Tell us a bit about your career in the industry
I did CELTA immediately after I graduated, started as a teacher of English abroad in Italy and Switzerland, then on returning to UK and starting a family, started my own freelance business in Cornwall, running a study centre for individual students, and subcontracting and tendering for summer school provision; I moved to mid Wales and worked for Cambridge Examinations and executive language training for 10 years.
I did a Master's in international business then joined the university as a lecturer in international business. Now I deal with ELT and TESOL, manage staff and oversee our testing requirements, advise students on border agency issues, and handle the language provision in our transnational education partners all over the world.
I'd like time to be doing my research, which is in the area of global citizenship and intercultural communications, but work is all-consuming at the moment.
What is it that you like about ELT?
I love the diversity, I love that it is people-focused. It's about all of the things I have always been interested in. My family call me an ethnographer - I love observing and I try to understand how people communicate across boundaries of all kinds, national, cultural, language.

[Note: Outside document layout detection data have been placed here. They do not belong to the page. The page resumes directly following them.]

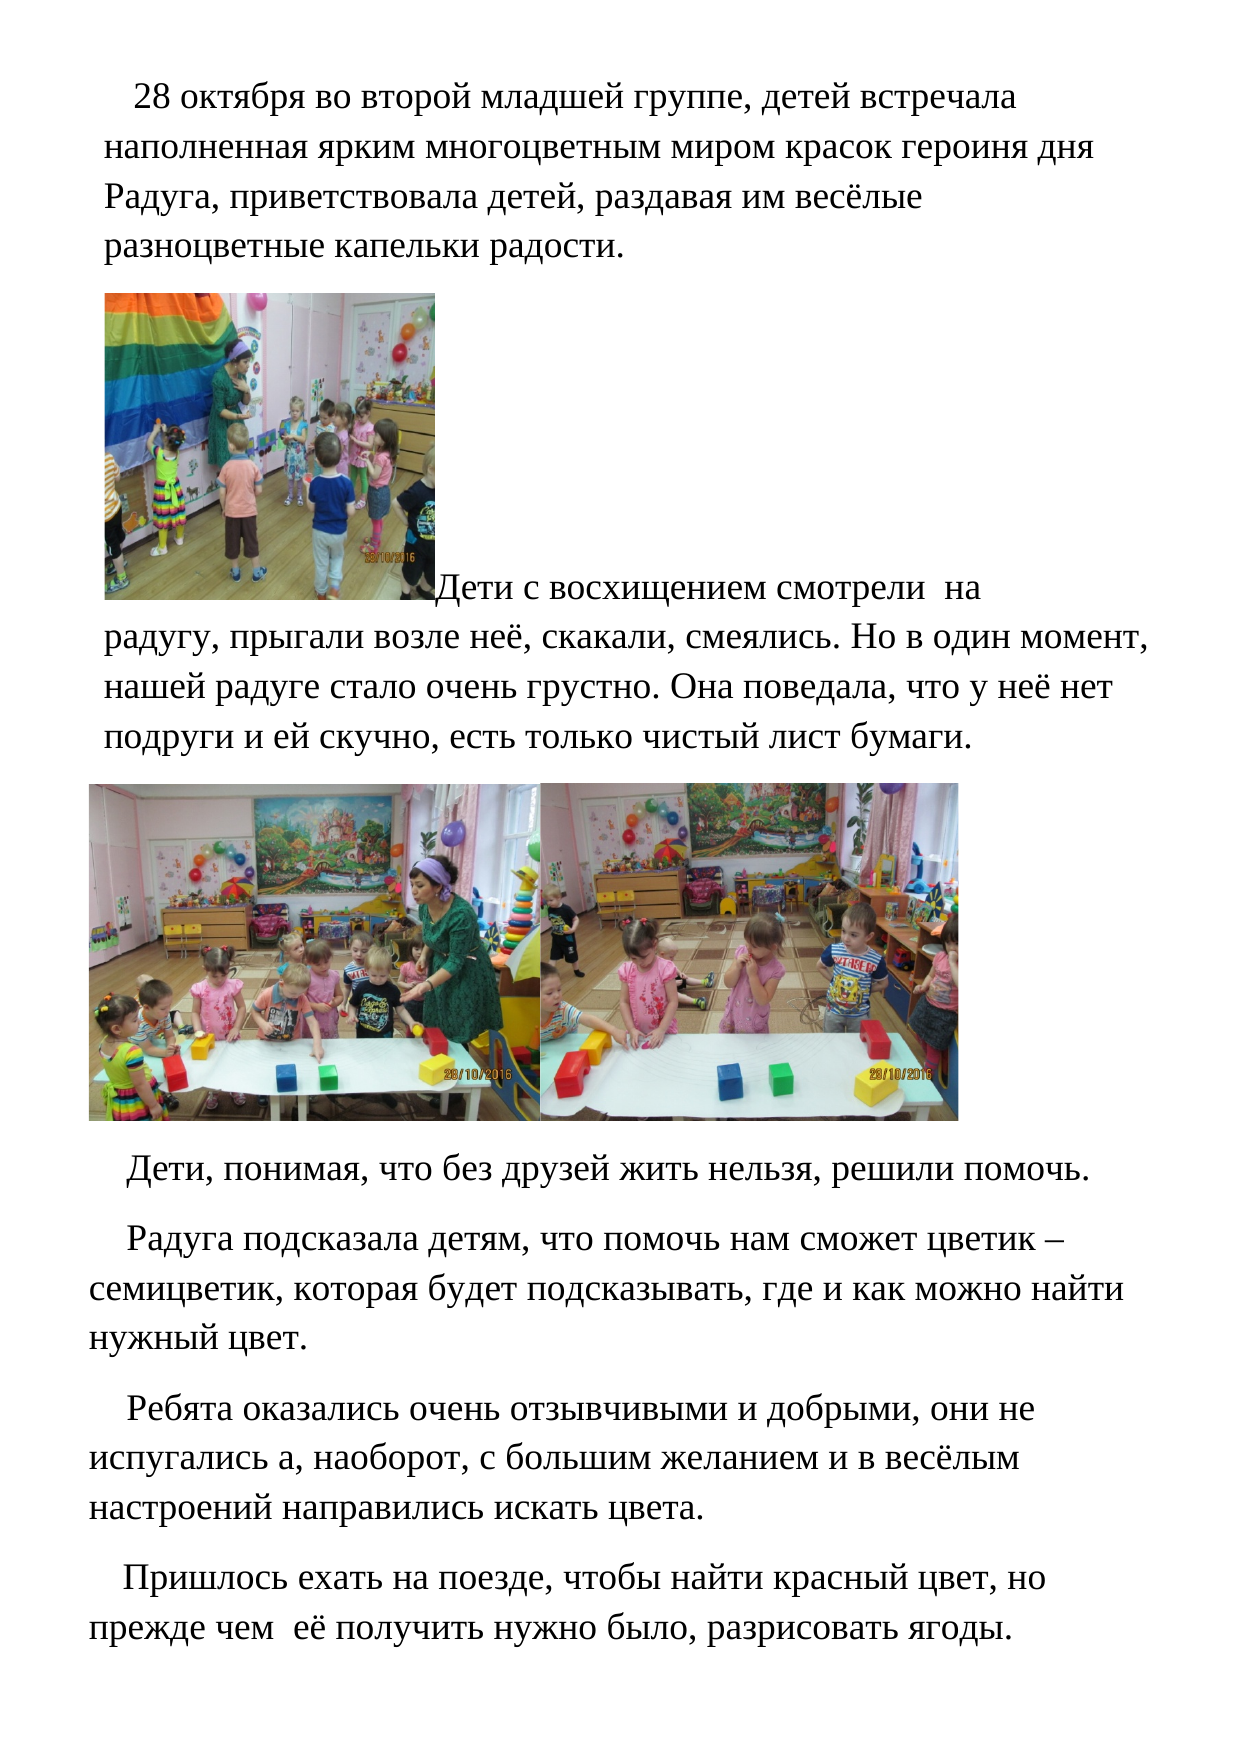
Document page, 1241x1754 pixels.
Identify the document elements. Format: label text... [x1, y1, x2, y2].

text Дети, понимая, что без друзей жить нельзя, решили помочь. [59, 1145, 1152, 1188]
text 28 октября во второй младшей группе, детей встречала наполненная ярким многоцветным миром красок героиня дня Радуга, приветствовала детей, раздавая им весёлые разноцветные капельки радости. [29, 74, 1152, 266]
text Дети с восхищением смотрели на радугу, прыгали возле неё, скакали, смеялись. Но в один момент, нашей радуге стало очень грустно. Она поведала, что у неё нет подруги и ей скучно, есть только чистый лист бумаги. [29, 293, 1152, 756]
picture [88, 783, 959, 1121]
text Ребята оказались очень отзывчивыми и добрыми, они не испугались а, наоборот, с большим желанием и в весёлым настроений направились искать цвета. [89, 1385, 1152, 1527]
text Радуга подсказала детям, что помочь нам сможет цветик – семицветик, которая будет подсказывать, где и как можно найти нужный цвет. [89, 1216, 1152, 1358]
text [89, 1555, 1152, 1647]
picture [104, 293, 435, 600]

What made you want to be on the Board?
I come from the public sector, which is important. Our industry is not represented within higher education, and HE is under-represented in our sector. It's been very nice to engage with the wider industry because you can get totally tied up with international stuff and feel like you are not supported anywhere. The majority of meetings I go to, they don't understand at all, particularly about quality assurance in terms of language requirement. I realise that's not unique to HE but FE as well.